## START SELECTED EXCERPT

Everything You Always Wanted to Know About PowerPivot Data Refresh but Were Afraid to Ask

SQL Server Technical Article

Writer: Mariano Teixeira Neto

Technical Reviewers:Lee Graber,Heidi Steen, Dave Wickert

First Published:September 2010

Minor updates September 2012

Applies to: SQL Server 2008 R2

Summary:The purpose of PowerPivot for SharePoint is to allow users to share their PowerPivot workbooks in a secure and scalable environment. To ensure that you are sharing and collaborating on the most recent data available to you, PowerPivot for SharePoint provides a data refresh feature that lets you automatically update PowerPivot data in an Excel workbook. This white paper describes in detail the data refresh feature in PowerPivot for SharePoint. It starts by explaining the steps for setting up a data refresh schedule in SharePoint, and then it continues with an in-depth view on how data refresh works on a SharePoint farm. Both administrators and the business analysts who author and manage PowerPivot workbook data can benefit from learning more about setting up and using data refresh in a SharePoint environment.

Copyright

The information contained in this document represents the current view of Microsoft Corporation on the issues discussed as of the date of publication. Because Microsoft must respond to changing market conditions, it should not be interpreted to be a commitment on the part of Microsoft, and Microsoft cannot guarantee the accuracy of any information presented after the date of publication.

## END SELECTED EXCERPT
## START RAW DATA

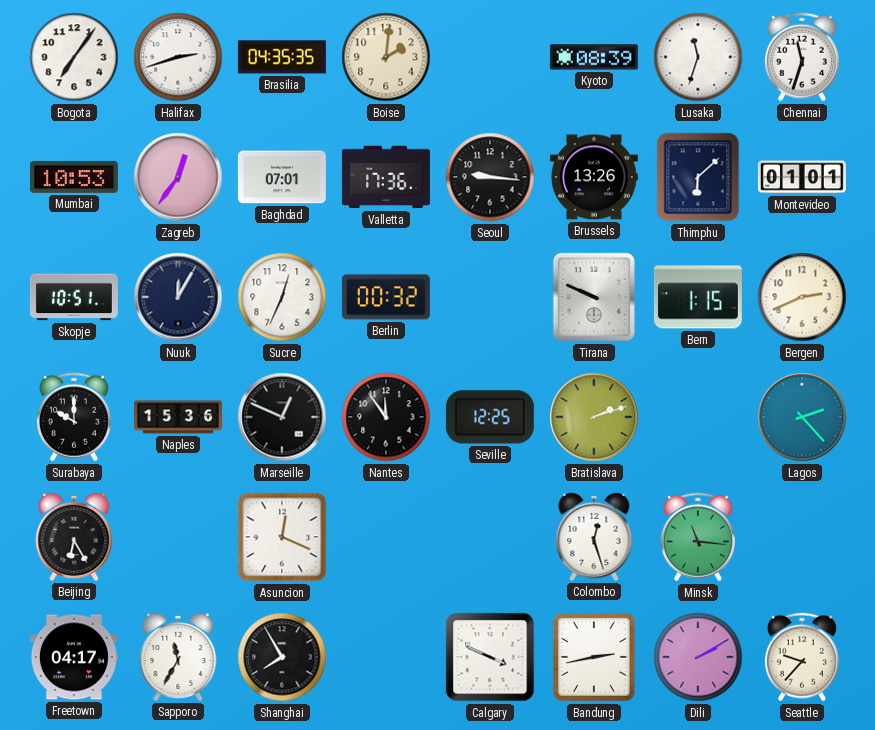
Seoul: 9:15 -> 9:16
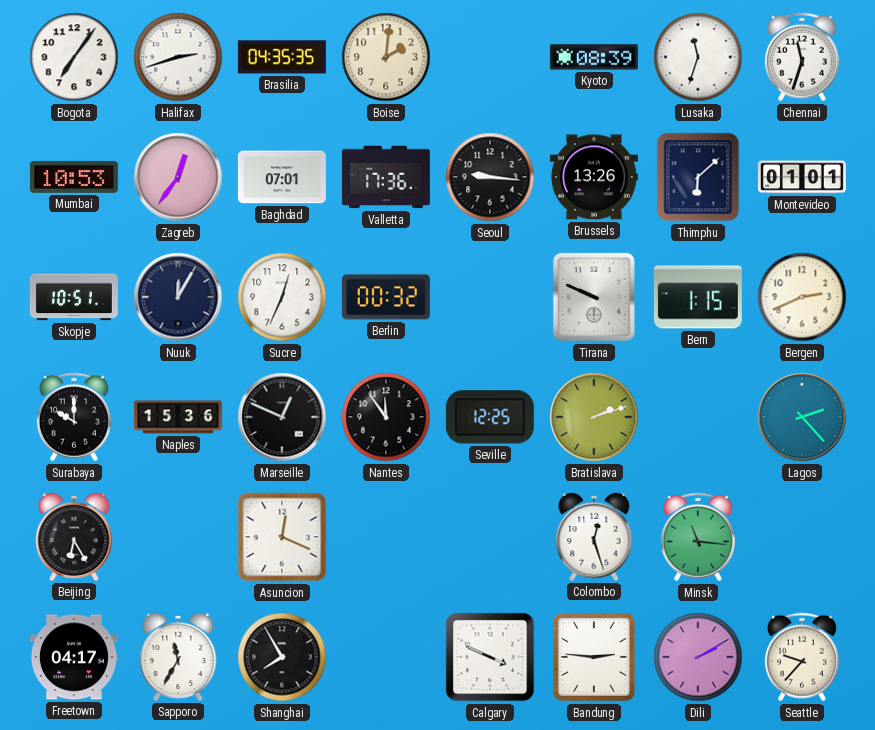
Bandung: 2:43 -> 2:46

## END RAW DATA

DIRECTION
Reproduce the PowerPivot data refresh white paper from "The information contained" up to and including "after the date of publication.", substituting "business conditions" for "market conditions".

WORKED SOLUTION
The information contained in this document represents the current view of Microsoft Corporation on the issues discussed as of the date of publication. Because Microsoft must respond to changing business conditions, it should not be interpreted to be a commitment on the part of Microsoft, and Microsoft cannot guarantee the accuracy of any information presented after the date of publication.